Это длилось не больше мгновения, но поразило меня до глубины души. И снова лицо девушки приняло вполне человеческое, милое и уютное выражение. Черты ее изобличали силу, но были вылеплены изящно и тонко. Унаследованные от лорда Дорна брови гордо прогнулись двумя крутыми темными дугами, и только судя по нежной гладкой коже можно было дать ей чуть больше двадцати лет.
Лорд Дорн пригласил меня сесть, и я сел рядом с ним. Мой друг расположился сзади, а Дорна вновь опустилась на ковер и, обхватив колени, устремила к огню пугающе бесстрастное лицо.
— Расскажите нам, Джон, как мой племянник разыскал вас и как вы добрались, — попросил лорд Дорн, и я рассказал о нашей встрече и поездке. Попутно лорд Дорн вставлял замечания и задавал вопросы.
Когда я добрался до случая на перевале, то запнулся и вопросительно взглянул на Дорна. Тот мгновенно пришел мне на помощь и в двух словах описал наш путь через Лор. Его дядя серьезно и одобрительно кивнул.
— Расскажите, что вы с Дорном видели на дороге, — сказал он, и меня вновь охватило волнение, пережитое в те далекие уже минуты и, казалось, уже позабытое и вытесненное недавними впечатлениями.
Дорн тут же принялся за подробный рассказ. Имя незнакомца не было названо, и лорд не спросил о нем. «С нами был еще четвертый», — только и сказал Дорн.
Однако, как только он стал описывать поведение незнакомца, Дорна неожиданно встрепенулась и удивленно поглядела на брата. Потом она вновь повернулась к огню и, как мне показалось, слегка передернула плечами.
Когда Дорн дошел до того момента, как Дон и незнакомец расстались с нами, дядя прервал его:
— Ты не сказал Джону, кто был этот четвертый?
— Нет, — ответил мой друг.
— И он не назвался сам?
— Да. Именно поэтому.
— Придет день, и вы узнаете, — обратился ко мне лорд Дорн. — Простите, что нам приходится держать это в тайне.
— Я человек любопытный, — ответил я, — но иногда незнание вполне меня устраивает.
— Если не хотите, можете не отвечать. Так что подумайте прежде, — сказал лорд Дорн. — Знаком ли вам кто-нибудь из тех немцев?
Трудно назвать связным рассуждением мысли, промелькнувшие в моей голове, однако, не найдя причин утаивать что-либо, я кивнул, готовый назвать имена.
— Не говорите, кто они, — продолжал лорд Дорн. — Мне бы этого не хотелось.
Он отвернулся к огню. Я молчал. Через минуту лорд попросил меня продолжать.
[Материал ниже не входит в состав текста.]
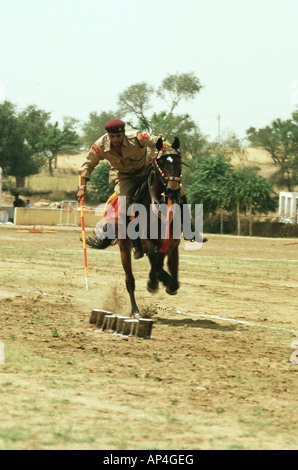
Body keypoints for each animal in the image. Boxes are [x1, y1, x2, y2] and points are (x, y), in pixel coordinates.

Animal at [86, 138, 186, 318]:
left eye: (178, 162)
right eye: (161, 163)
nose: (173, 189)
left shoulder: (172, 244)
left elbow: (170, 265)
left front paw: (170, 283)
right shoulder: (147, 241)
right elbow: (154, 260)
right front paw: (153, 283)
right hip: (124, 247)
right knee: (130, 280)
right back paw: (135, 311)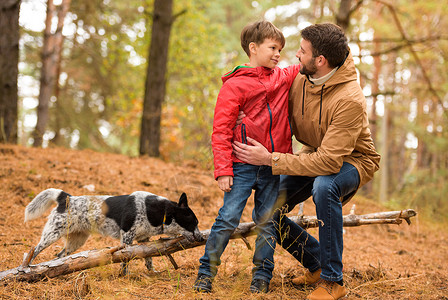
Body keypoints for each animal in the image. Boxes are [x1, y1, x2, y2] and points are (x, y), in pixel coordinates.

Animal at [22, 189, 201, 276]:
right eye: (194, 222)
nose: (200, 238)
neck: (160, 211)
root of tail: (67, 198)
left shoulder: (144, 239)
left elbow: (149, 260)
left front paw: (152, 273)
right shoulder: (127, 237)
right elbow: (125, 260)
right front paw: (124, 275)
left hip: (76, 241)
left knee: (60, 257)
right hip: (51, 235)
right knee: (35, 250)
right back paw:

Рассказывая, я оглядывал комнату. Очевидно, она располагалась в нижнем этаже круглой башенки в северо-восточном углу здания. Стены ее были толщиной не меньше пяти футов, сводчатые окна шли по верху конусообразных ниш в трех футах над полом. У одной из стен стоял огромный полукруглый стол, а вокруг него — скамьи с прогнутыми спинками. Другой мебели, кроме них, скамьи, на которой мы сидели, да полудюжины стульев, в зале не было, но в простенках между окнами, на высоте десяти-пятнадцати футов, тянулись полки, уставленные книгами в темных кожаных переплетах.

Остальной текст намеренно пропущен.